試合は高瀬チームのストレート勝ち。二セット目で安藤たちが追い上げてから高瀬が猛攻をかけて勝負が決まった。大人気ないと安藤から抗議があったが、バスケで手加減しないだろうというのが高瀬の言い分である。
「もうちょっと余裕持って勝てると思ったんだけどなー。ここまで点取れたの、二見のおかげだな」
「うっせ。つか、本当に苦手なもんないのかよ、腹立つわー」
「……」
「それに、二見があんなに食いついてくるとは思わなかった」
高瀬の指摘に修司はわずかに言葉を詰まらせてから、居心地悪そうに答えた。
「それは……。勝負なら、負けたくないだろ」
修司の返答に高瀬は意外そうな顔をして、そうだよなぁと笑う。不服そうな視線を向ける修司に対して彼は笑みに苦味を混ぜた。

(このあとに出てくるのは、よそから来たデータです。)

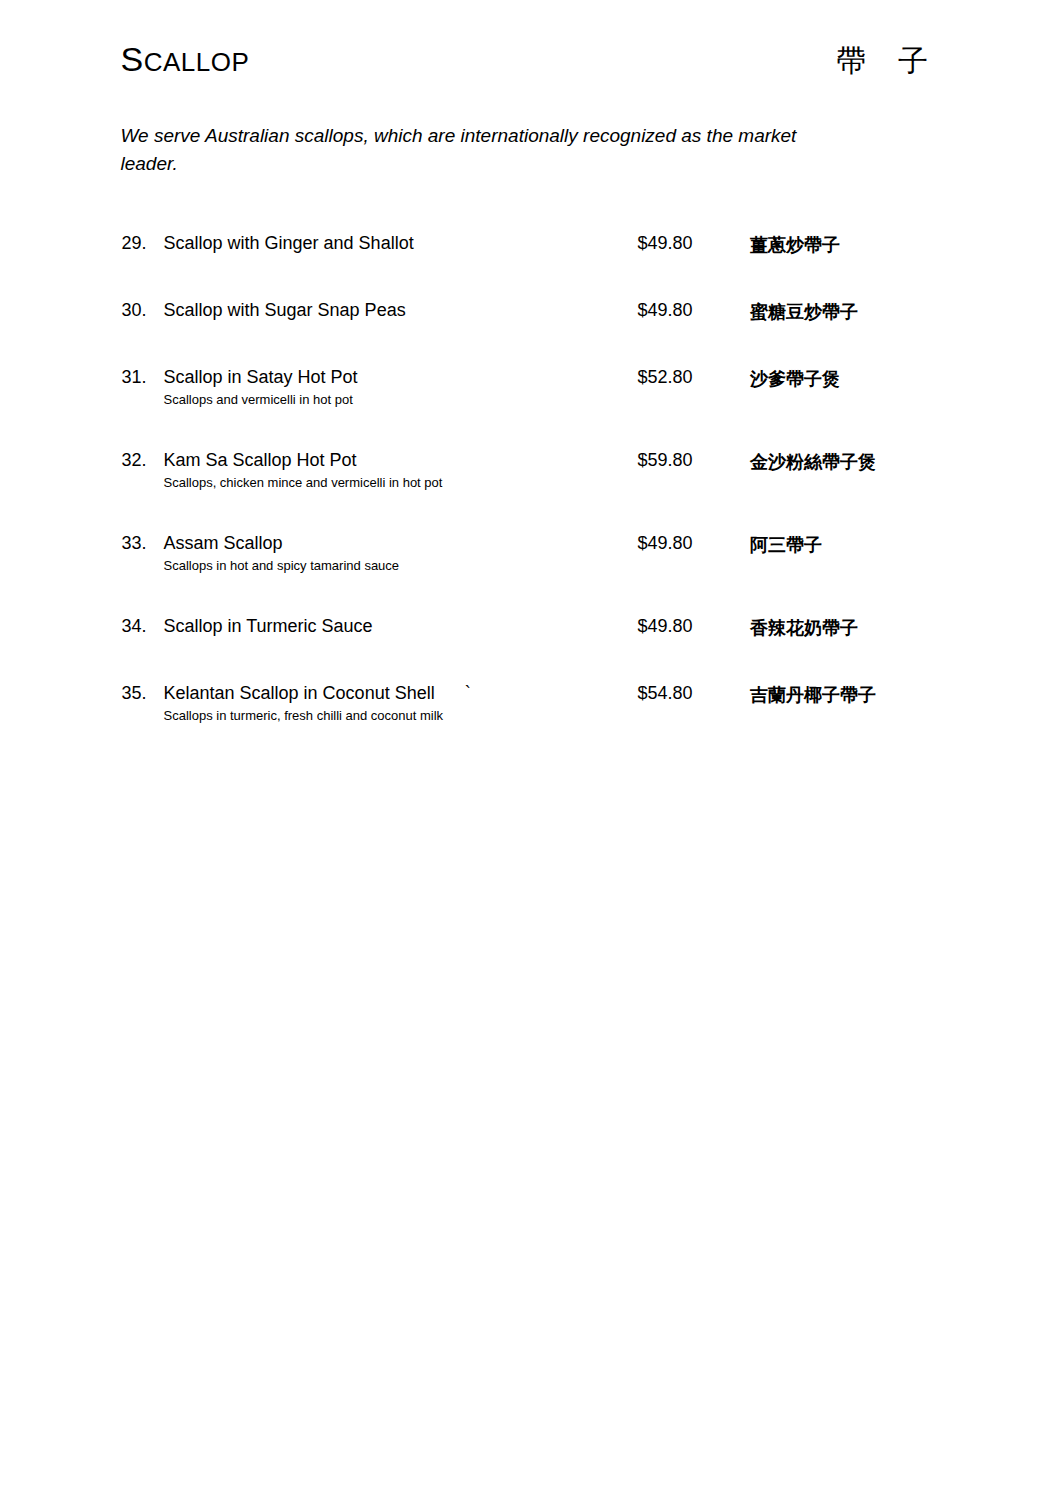SCALLOP
帶 子
We serve Australian scallops, which are internationally recognized as the market leader.
| 29. | Scallop with Ginger and Shallot | $49.80 | 薑蔥炒帶子 |
| 30. | Scallop with Sugar Snap Peas | $49.80 | 蜜糖豆炒帶子 |
| 31. | Scallop in Satay Hot Pot Scallops and vermicelli in hot pot | $52.80 | 沙爹帶子煲 |
| 32. | Kam Sa Scallop Hot Pot Scallops, chicken mince and vermicelli in hot pot | $59.80 | 金沙粉絲帶子煲 |
| 33. | Assam Scallop Scallops in hot and spicy tamarind sauce | $49.80 | 阿三帶子 |
| 34. | Scallop in Turmeric Sauce | $49.80 | 香辣花奶帶子 |
| 35. | Kelantan Scallop in Coconut Shell ` Scallops in turmeric, fresh chilli and coconut milk | $54.80 | 吉蘭丹椰子帶子 |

「ああ、ごめん。悪い意味はなくて。二見も色々と話したら面白そうというか。……一年の時にもっと話しておけばよかったなって思ってさ」
「別に今からでもいいじゃねーか」
高瀬にそう返したのは不貞腐れている安藤だ。彼の言葉を聞いて高瀬は目を丸くし、穏やかに微笑む。
「……うん、それはそうだ。なあ二見、連絡先教えてよ。せっかくだしさ」
「んじゃ、俺とも交換しようぜー。青嵐の可愛い子紹介してくれよ」
「断る」
「はいはい、じゃあ帰りますかね。何か残ってるといいなー」
安藤の言葉をすっぱりと切り捨て、修司と高瀬は立ち上がる。冷たい奴らだなとぼやきながら二人の後を追おうとした安藤に和真は思わず声をかけていた。
「え? だって安藤……」
「それ」
振り返った安藤はただ一言だけ口にした。彼がじっと見据えるそこには先ほど朱音に着けてもらった腕時計がある。
「これは壊れたのを直してもらっただけで……」
「壊れたのを直してもらったんかよ。あーあ」
安藤はそうぼやくとさっさと歩き出し、修司に歩み寄って馴れ馴れしく肩に腕を回す。
「なぁ〜、心の傷癒してくれるような優しい子いないか?」
「湊は節操なさすぎ」
高瀬が容赦なく安藤の頭を叩く。意に介さず安藤は修司に詰め寄るが、当然のように面倒臭いという顔をされている。和真は視線を落として腕時計の盤面をなぞると、少し遅れて三人の後を追った。